Queste norme tenderebbero a consentire la possibilità di limitazioni indiscriminate della manifestazione scritta del pensiero e, pertanto, violerebbero i precetti contenuti nel primo e nel secondo comma dell'art. 21 Cost. ("Tutti hanno diritto di manifestare liberamente il proprio pensiero con la parola, lo scritto e ogni altro mezzo di diffusione - La stampa non può essere soggetta ad autorizzazioni o censure").
L'ordinanza definisce ulteriormente la proposta questione di costituzionalità, rilevando, in primo luogo, che l'art. 197 del regolamento integra le norme degli artt. 111 del T.U. e 662 del Cod. pen., e affermando, in secondo luogo, che esercizio di un'arte non significa soltanto "esercizio mercenario e indiscriminato a favore di chicchessia", ma, altresì, "esercizio gratuito nel proprio interesse e in via non esclusivamente principale, ma anche accessoria".
Così definita, la questione di costituzionalità degli articoli citati sarebbe, oltre che pertinente, non manifestamente infondata. Non avrebbero peso, infatti, sostiene il Pretore di Firenze, due possibili obiezioni. La prima, che distingue tra manifestazione libera del pensiero e "formazione materiale dei mezzi di espressione del pensiero", essendo questa presupposto logico e naturale di quella, sicché ogni limitazione nell'uso dei mezzi si tradurrebbe in una limitazione della libertà di manifestare il proprio pensiero, tanto che il termine "stampa", adoperato nel primo comma dell'art. 21 della Costituzione, si dovrebbe intendere comprensivo non soltanto della "manifestazione del pensiero su stampati", ma anche dell'"attività materiale che permette la riproduzione del pensiero da manifestare". La seconda, che sorge dalla distinzione tra riconoscimento di un diritto e regolamento del suo esercizio, perché non potrebbe essere invocata in un caso come questo, nel quale quel regolamento comporta un potere discrezionale dell'Autorità di pubblica sicurezza praticamente illimitato.

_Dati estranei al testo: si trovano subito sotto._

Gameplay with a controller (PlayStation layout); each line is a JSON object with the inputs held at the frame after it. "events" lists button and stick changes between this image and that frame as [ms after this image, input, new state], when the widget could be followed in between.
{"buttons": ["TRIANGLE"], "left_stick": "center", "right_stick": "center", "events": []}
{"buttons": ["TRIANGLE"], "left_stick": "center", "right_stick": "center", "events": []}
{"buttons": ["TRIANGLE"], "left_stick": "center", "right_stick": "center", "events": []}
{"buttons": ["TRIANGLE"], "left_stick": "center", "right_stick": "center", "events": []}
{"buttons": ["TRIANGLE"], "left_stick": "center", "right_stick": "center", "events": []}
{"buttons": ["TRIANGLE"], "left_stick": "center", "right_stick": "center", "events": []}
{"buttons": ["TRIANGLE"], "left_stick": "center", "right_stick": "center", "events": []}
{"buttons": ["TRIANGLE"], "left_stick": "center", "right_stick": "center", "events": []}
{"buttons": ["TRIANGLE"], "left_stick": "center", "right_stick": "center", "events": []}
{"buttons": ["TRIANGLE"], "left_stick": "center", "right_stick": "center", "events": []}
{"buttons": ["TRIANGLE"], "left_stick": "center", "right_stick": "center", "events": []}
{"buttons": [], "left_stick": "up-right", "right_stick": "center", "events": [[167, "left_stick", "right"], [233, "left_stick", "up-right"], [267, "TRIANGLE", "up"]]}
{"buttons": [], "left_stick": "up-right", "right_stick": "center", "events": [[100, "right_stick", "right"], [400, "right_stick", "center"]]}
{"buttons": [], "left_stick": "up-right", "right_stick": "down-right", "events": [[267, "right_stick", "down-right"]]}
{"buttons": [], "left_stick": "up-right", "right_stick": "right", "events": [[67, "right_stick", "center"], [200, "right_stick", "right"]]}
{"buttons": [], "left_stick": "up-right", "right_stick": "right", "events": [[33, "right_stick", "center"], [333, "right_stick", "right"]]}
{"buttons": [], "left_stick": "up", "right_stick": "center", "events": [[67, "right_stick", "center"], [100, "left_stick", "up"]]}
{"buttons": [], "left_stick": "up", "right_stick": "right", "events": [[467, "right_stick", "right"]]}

L'ordinanza, ritualmente notificata alle parti e al Presidente del Consiglio dei Ministri e comunicata ai Presidenti dei due rami del Parlamento, é stata pubblicata nella Gazzetta Ufficiale del 21 maggio 1960.
2. - Nel presente giudizio si sono costituite le parti private mediante deposito delle deduzioni il 10 giugno 1960, nelle quali fanno proprie le motivazioni e le conclusioni dell'ordinanza pretorile.
3. - E intervenuto nel giudizio il Presidente del Consiglio dei Ministri, rappresentato e difeso dall'Avvocatura generale dello Stato. L'atto d'intervento é stato depositato il 28 aprile 1960.
L'Avvocatura dello Stato eccepisce preliminarmente la inammissibilità della questione di legittimità costituzionale dell'art. 197 del regolamento per l'esecuzione del T.U. delle leggi di p.s., perché si tratterebbe di un atto non avente forza di legge e sostiene che la questione di legittimità costituzionale debba essere limitata agli artt. 111 del T.U. e 662 del Cod. penale. Ma, pur in questi limiti, essa sarebbe infondata tanto nei confronti del primo, quanto del secondo comma dell'art. 21 della Costituzione.
Infatti, le "arti" delle quali si parla negli articoli impugnati vengono in considerazione come imprese che esplicano, su richiesta di terzi, un'attività, il cui esercizio può essere legittimamente sottoposto ad autorizzazione amministrativa senza che vengano violati i precetti dell'art. 21 della Costituzione.
L'Avvocatura ricorda che la Corte ha negato la possibilità di distinguere tra manifestazione e divulgazione del pensiero, ma qui non si tratterebbe di questa distinzione, bensì dell'altra, tra manifestazione del proprio pensiero e predisposizione dei mezzi di divulgazione del pensiero fatta in forma imprenditoriale da una terza persona. Chiunque, continua l'Avvocatura, potrebbe provvedere alla divulgazione del proprio pensiero coi mezzi tecnici della stampa, direttamente, senza bisogno di chiedere la licenza dell'Autorità di polizia.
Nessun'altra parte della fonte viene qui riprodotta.